Collected data:
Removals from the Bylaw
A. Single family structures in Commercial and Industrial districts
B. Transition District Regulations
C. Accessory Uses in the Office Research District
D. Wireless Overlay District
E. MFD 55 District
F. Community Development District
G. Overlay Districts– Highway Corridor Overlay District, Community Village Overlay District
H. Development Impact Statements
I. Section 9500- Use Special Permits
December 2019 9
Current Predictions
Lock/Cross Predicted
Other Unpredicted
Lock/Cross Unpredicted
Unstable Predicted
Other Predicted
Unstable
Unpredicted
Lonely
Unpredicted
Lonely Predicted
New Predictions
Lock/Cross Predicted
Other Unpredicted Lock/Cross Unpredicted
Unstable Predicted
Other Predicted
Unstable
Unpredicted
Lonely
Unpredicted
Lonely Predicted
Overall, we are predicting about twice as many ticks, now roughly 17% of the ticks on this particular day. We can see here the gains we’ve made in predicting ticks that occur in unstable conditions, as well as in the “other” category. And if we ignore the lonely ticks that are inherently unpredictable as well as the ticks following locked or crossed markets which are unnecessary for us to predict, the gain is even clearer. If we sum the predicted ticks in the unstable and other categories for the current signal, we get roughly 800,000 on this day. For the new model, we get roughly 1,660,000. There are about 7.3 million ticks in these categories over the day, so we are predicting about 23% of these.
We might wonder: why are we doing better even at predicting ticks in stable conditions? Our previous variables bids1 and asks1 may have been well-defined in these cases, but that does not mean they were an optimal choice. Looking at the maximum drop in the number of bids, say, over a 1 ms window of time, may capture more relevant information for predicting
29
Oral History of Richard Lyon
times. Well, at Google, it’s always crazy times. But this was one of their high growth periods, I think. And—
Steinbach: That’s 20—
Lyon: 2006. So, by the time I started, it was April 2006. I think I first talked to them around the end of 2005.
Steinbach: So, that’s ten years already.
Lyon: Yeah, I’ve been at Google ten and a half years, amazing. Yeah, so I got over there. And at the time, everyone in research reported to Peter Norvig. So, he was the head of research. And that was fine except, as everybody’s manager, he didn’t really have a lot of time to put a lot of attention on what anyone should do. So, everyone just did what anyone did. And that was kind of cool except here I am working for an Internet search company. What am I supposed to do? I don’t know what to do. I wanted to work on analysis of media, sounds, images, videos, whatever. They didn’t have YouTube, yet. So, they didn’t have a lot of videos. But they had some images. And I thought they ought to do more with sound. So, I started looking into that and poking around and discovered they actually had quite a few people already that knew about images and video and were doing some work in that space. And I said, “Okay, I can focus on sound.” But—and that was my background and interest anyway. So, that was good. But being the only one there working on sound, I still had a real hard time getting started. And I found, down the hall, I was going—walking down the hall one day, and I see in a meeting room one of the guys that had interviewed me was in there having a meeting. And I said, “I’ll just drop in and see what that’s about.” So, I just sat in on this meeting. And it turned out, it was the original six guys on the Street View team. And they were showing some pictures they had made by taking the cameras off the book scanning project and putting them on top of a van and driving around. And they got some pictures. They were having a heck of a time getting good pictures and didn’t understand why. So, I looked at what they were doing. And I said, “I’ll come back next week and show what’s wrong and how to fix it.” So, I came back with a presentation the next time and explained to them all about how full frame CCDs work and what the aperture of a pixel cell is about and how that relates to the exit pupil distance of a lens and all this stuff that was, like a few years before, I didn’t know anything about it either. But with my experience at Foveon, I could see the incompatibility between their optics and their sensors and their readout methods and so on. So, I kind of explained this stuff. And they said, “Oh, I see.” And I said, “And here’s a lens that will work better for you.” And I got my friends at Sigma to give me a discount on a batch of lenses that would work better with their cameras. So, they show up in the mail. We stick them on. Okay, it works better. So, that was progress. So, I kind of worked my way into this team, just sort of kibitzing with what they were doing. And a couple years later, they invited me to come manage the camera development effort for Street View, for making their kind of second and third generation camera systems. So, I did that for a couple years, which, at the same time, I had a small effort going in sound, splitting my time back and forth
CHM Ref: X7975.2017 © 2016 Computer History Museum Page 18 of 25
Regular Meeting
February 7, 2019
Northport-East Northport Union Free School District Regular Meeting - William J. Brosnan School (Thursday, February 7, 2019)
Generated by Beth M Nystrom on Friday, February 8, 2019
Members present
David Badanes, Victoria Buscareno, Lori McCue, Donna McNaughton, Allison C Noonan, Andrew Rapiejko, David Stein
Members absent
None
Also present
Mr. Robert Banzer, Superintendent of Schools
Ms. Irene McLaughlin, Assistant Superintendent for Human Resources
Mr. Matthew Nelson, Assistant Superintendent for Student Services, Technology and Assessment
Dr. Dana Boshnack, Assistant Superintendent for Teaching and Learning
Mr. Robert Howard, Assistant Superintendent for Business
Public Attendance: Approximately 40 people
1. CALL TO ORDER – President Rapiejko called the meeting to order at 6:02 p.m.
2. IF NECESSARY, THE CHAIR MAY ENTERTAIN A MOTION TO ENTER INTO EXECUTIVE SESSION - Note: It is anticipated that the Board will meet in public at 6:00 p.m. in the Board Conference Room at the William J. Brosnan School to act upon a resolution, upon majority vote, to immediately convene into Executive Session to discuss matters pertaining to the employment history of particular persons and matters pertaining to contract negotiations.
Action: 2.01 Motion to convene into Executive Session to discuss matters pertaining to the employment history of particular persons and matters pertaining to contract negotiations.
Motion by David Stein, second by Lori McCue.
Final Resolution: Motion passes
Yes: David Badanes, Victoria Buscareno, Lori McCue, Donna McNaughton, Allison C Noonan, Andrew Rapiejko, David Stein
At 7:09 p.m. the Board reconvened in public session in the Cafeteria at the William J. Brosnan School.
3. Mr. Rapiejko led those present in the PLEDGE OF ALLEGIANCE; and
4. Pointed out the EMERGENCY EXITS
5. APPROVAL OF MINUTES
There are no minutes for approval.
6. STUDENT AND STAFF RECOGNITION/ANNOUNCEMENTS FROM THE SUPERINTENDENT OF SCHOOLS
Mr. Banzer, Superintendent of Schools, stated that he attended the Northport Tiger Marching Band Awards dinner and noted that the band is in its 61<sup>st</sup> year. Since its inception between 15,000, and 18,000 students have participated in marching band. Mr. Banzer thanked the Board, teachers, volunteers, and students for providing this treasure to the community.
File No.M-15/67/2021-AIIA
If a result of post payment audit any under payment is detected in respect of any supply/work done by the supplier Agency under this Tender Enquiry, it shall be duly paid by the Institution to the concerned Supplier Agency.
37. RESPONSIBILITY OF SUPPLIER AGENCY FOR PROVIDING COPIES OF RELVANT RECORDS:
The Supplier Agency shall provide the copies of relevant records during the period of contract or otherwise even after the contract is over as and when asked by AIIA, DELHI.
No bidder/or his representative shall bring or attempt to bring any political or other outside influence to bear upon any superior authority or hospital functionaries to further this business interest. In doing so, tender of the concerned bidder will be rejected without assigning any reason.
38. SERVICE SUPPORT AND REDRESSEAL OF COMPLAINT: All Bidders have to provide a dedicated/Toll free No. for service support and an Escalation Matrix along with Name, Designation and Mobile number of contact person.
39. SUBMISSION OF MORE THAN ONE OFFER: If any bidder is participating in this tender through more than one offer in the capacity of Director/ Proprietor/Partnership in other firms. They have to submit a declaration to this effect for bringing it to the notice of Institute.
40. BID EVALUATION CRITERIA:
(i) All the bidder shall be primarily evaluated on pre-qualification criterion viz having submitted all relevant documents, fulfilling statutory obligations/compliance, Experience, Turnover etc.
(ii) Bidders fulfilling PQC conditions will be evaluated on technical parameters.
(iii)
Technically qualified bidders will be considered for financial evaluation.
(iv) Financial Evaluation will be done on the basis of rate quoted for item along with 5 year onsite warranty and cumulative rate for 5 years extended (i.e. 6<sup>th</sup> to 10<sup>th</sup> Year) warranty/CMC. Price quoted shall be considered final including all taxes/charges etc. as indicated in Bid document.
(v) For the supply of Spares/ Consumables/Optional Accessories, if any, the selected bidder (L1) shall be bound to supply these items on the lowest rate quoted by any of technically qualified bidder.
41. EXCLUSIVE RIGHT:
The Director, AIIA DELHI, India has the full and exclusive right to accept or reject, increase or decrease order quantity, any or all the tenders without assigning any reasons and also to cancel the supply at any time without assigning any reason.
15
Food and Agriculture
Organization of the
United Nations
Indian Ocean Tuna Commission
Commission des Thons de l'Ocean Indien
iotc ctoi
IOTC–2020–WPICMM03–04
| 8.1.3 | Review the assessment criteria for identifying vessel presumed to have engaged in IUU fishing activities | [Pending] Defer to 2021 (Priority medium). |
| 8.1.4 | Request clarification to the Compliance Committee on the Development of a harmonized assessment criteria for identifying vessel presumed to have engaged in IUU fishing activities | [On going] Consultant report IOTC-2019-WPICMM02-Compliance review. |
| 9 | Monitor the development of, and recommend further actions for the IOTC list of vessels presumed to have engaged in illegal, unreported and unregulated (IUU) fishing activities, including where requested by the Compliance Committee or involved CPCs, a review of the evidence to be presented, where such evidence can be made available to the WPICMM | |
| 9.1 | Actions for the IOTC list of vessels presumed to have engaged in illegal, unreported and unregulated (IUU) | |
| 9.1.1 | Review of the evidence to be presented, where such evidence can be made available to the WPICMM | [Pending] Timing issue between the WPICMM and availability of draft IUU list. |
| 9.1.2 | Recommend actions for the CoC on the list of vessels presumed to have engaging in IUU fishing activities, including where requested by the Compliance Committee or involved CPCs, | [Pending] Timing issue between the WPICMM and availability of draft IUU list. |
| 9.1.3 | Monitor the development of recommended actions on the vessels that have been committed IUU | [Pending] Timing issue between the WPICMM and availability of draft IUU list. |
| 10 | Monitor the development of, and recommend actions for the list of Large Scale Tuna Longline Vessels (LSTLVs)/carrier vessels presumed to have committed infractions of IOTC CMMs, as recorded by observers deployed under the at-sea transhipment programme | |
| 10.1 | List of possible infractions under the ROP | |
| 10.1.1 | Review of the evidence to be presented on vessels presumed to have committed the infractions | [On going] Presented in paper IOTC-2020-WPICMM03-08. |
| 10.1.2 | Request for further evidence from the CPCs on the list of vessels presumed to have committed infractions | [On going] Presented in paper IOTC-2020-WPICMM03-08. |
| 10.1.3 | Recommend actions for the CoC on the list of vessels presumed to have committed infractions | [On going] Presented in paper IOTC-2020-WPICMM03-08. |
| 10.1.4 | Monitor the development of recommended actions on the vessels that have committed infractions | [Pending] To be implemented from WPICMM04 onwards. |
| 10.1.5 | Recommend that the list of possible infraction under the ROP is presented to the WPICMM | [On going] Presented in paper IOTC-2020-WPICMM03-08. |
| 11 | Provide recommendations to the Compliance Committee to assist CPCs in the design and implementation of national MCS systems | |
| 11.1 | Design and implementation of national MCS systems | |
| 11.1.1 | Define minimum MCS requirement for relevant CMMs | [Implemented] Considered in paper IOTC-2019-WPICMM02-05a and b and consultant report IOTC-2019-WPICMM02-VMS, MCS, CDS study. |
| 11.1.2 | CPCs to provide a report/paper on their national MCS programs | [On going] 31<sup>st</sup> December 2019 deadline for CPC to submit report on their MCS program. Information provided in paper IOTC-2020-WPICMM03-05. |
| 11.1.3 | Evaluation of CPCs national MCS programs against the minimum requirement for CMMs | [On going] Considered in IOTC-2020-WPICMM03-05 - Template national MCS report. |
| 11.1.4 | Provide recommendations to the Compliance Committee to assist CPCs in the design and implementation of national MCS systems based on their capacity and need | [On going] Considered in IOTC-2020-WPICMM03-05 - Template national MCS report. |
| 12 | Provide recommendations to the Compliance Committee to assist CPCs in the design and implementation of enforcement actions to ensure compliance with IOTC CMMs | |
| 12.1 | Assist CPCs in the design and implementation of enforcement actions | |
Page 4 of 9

HOW TO COMPLETE THIS TASK: Only the lines above from the line with "Steinbach: That’s 20—" to the line with "Steinbach: So, that’s ten years already.", those two lines included, should be reproduced exactly.

RESPONSE TO THE EXERCISE:
Steinbach: That’s 20—
Lyon: 2006. So, by the time I started, it was April 2006. I think I first talked to them around the end of 2005.
Steinbach: So, that’s ten years already.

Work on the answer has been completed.